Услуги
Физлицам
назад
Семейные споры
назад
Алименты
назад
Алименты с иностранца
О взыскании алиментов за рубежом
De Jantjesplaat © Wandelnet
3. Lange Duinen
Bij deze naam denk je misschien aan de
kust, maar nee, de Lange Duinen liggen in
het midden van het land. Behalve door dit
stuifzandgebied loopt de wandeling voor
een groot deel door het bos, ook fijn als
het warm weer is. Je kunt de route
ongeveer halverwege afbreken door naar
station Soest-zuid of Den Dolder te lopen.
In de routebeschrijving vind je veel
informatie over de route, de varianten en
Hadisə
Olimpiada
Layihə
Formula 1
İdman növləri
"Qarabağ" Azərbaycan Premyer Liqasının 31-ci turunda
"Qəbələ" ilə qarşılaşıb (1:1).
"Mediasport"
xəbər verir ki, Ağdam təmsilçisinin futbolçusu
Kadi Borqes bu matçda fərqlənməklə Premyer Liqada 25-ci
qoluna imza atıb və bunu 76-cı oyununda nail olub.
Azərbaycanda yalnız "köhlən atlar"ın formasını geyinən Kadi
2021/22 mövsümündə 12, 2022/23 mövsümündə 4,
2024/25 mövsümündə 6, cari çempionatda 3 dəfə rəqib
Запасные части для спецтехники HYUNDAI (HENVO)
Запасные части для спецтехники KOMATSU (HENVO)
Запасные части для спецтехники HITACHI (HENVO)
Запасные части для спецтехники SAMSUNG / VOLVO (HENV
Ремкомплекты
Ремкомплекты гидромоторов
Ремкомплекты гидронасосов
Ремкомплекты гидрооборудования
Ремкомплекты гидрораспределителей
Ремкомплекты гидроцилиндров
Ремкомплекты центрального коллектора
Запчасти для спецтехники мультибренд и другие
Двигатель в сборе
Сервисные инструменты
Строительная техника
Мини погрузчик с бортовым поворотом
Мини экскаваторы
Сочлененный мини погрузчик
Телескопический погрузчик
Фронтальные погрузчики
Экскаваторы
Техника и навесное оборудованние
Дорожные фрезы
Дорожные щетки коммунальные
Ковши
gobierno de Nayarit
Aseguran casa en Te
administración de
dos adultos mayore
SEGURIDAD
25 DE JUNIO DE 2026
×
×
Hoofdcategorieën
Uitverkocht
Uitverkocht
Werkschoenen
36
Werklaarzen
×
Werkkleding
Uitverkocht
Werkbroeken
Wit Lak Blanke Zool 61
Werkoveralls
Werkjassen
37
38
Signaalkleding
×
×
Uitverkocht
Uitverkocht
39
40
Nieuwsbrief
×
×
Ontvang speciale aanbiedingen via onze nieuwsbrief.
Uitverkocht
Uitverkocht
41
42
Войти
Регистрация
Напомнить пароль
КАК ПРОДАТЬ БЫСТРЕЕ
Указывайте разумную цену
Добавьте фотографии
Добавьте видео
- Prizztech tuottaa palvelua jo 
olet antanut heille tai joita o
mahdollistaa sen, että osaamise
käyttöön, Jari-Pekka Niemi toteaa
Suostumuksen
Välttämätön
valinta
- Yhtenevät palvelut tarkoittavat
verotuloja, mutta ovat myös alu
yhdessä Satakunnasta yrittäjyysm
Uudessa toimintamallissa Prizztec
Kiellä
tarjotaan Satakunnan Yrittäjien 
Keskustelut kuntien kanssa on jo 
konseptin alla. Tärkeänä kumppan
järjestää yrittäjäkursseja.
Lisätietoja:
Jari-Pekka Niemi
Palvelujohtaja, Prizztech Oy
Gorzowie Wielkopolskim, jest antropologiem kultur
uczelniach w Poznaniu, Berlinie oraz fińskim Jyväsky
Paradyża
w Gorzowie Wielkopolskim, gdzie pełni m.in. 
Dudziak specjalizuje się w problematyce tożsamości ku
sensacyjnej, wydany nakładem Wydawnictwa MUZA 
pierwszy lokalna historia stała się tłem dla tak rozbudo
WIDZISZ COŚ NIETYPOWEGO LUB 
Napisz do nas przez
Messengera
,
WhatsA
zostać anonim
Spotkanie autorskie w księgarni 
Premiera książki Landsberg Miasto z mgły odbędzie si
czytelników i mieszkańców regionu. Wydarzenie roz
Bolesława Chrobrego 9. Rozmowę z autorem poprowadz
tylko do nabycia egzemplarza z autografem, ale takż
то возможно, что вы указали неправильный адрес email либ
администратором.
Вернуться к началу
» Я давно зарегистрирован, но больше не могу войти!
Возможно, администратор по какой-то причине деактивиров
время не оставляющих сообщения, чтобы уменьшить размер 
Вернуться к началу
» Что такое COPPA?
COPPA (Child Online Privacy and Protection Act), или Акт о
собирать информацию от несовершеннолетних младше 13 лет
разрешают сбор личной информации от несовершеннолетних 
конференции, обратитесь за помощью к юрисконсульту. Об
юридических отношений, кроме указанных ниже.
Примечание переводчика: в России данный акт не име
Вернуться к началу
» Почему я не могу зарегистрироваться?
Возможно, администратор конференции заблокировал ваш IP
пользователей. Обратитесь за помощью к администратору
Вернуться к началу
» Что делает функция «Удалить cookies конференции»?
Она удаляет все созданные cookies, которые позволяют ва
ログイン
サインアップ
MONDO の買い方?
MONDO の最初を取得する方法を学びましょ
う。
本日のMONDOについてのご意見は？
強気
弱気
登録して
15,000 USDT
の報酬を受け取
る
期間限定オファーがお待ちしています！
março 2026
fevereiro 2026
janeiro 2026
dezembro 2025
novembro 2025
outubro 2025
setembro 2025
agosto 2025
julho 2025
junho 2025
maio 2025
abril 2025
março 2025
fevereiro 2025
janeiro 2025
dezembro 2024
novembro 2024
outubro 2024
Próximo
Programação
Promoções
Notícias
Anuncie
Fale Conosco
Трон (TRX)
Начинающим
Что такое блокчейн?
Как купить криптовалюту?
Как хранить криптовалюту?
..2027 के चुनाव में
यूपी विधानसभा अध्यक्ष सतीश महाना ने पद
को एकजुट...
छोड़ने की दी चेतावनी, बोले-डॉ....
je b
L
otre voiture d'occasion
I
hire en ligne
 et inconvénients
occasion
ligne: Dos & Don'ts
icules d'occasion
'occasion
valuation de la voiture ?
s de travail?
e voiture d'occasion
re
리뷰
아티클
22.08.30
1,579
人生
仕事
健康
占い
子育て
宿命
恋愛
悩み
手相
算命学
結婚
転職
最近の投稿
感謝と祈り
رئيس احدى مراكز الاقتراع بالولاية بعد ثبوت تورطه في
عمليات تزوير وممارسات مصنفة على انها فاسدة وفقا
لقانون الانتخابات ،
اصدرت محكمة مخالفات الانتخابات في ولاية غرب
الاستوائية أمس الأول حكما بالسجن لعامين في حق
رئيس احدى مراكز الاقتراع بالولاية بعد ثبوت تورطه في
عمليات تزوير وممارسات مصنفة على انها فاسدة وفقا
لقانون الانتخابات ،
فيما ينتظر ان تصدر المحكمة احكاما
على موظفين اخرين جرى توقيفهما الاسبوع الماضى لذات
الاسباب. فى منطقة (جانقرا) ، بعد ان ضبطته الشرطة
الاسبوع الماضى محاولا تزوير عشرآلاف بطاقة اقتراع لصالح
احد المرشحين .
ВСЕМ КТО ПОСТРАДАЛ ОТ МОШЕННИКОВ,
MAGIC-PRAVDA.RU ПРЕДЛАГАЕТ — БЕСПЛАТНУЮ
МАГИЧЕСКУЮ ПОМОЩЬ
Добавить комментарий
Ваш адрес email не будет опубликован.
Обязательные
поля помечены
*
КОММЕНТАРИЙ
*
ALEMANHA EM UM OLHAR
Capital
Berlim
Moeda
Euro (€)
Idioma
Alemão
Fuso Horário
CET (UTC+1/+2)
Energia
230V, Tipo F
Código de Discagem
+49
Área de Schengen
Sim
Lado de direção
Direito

*****

Task item
Please copy the lines in the records above between the one holding "Ремкомплекты гидроцилиндров" and the one holding "Сочлененный мини погрузчик", inclusive, exactly and with no other line.

Task result
Ремкомплекты гидроцилиндров
Ремкомплекты центрального коллектора
Запчасти для спецтехники мультибренд и другие
Двигатель в сборе
Сервисные инструменты
Строительная техника
Мини погрузчик с бортовым поворотом
Мини экскаваторы
Сочлененный мини погрузчик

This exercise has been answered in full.